Liberal MP Andrew Laming’s Facebook page is offline after he downplayed his apology for allegedly bullying constituents.
Laming apologised on Thursday after allegedly harassing two prominent women from his federal electorate in eastern Brisbane over several years.
His statement in parliament came after the prime minister reprimanded the backbencher’s “disgraceful” behaviour.
However, the MP later downplayed his offering in a post on Facebook on Thursday night.
“In this climate – I willingly apologise – I didn’t even know what for at 4pm when I did it,” Laming wrote, following it up with three tongue sticking-out emojis and a heart eyes emoji.
The Morrison government holds a slender one-seat majority in the House of Representatives.
Laming’s page had disappeared from Facebook on Saturday morning.
Queensland Labor MP Don Brown suggested Laming should be dumped.
“If you aren’t fit for Facebook, you are definitely not fit for Parliament,” he tweeted.
The Australian prime minister, Scott Morrison, was expected to enforce a “zero tolerance” approach to the rogue backbencher, who has been regularly criticised for his behaviour.
“He is very clear about my expectations,” the prime minister said on Friday.
But the federal opposition leader, Anthony Albanese, said Laming had been let off lightly.

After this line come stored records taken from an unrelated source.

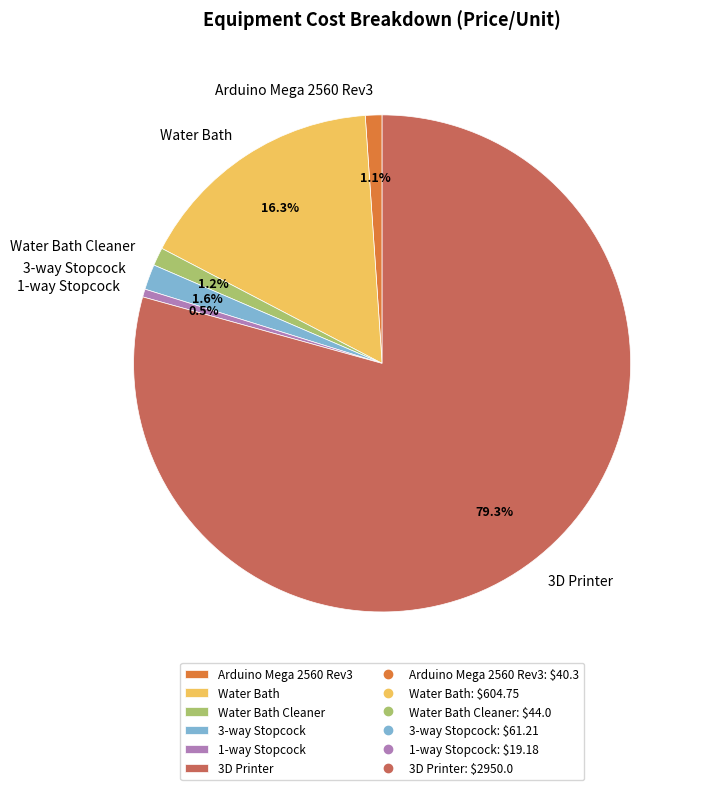

To the nearest percent, what portion does Water Bath Cleaner represent?

1%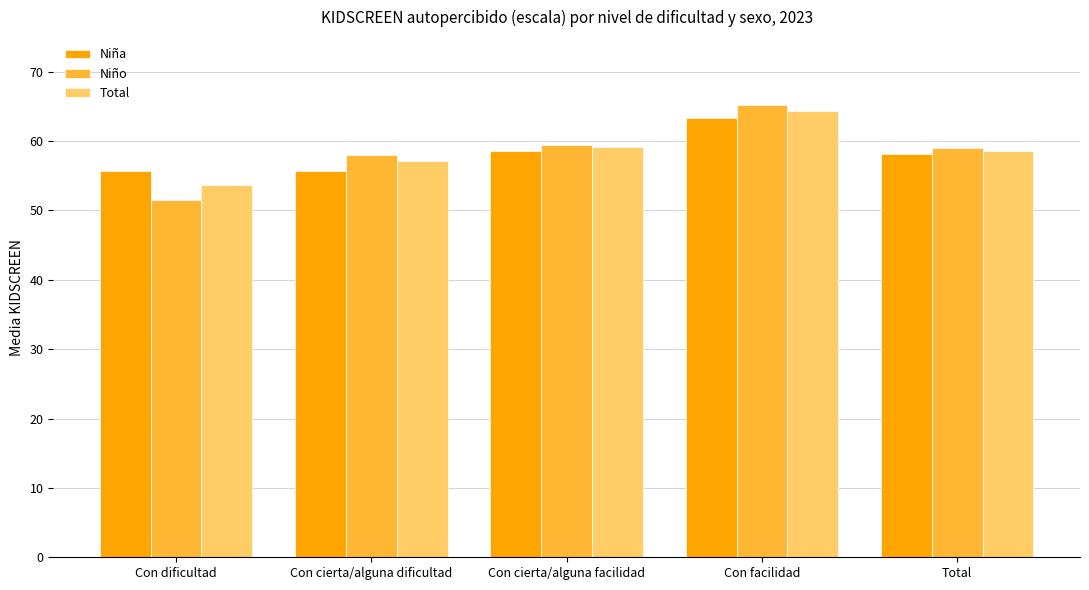

What is the approximate value of Total at Total?

58.6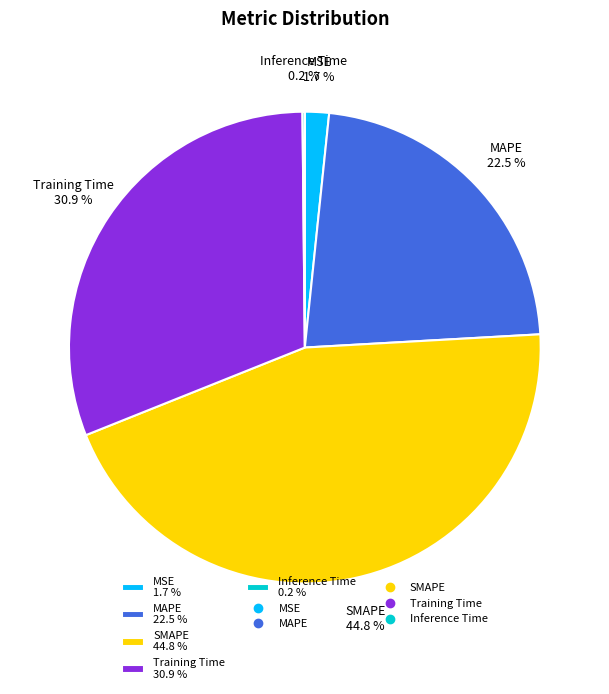

Does SMAPE 44.8 % account for over 50% of the chart?

No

“One again Scott Morrison has got out the feather against a Liberal MP in Andrew Laming,” he told reporters on Friday. “Quite frankly, the prime minister’s response is totally inadequate, as it always is.”
Albanese said: “In my view, Andrew Laming isn’t fit to continue as a member of parliament.
“And if the Liberal party want to continue to associate themselves with him, then I look forward to campaigning with the Labor candidate in that seat.”
The episode is the latest in a crisis which has engulfed the Morrison government and started a wider debate about sexual discrimination, harassment and abuse.
The prime minister is seeking a circuit-breaker after being criticised for his tone-deaf response to a wider debate about sexual discrimination, harassment and abuse, sparked by former staffer Brittany Higgins coming forward last month to allege she was raped by a colleague in 2019.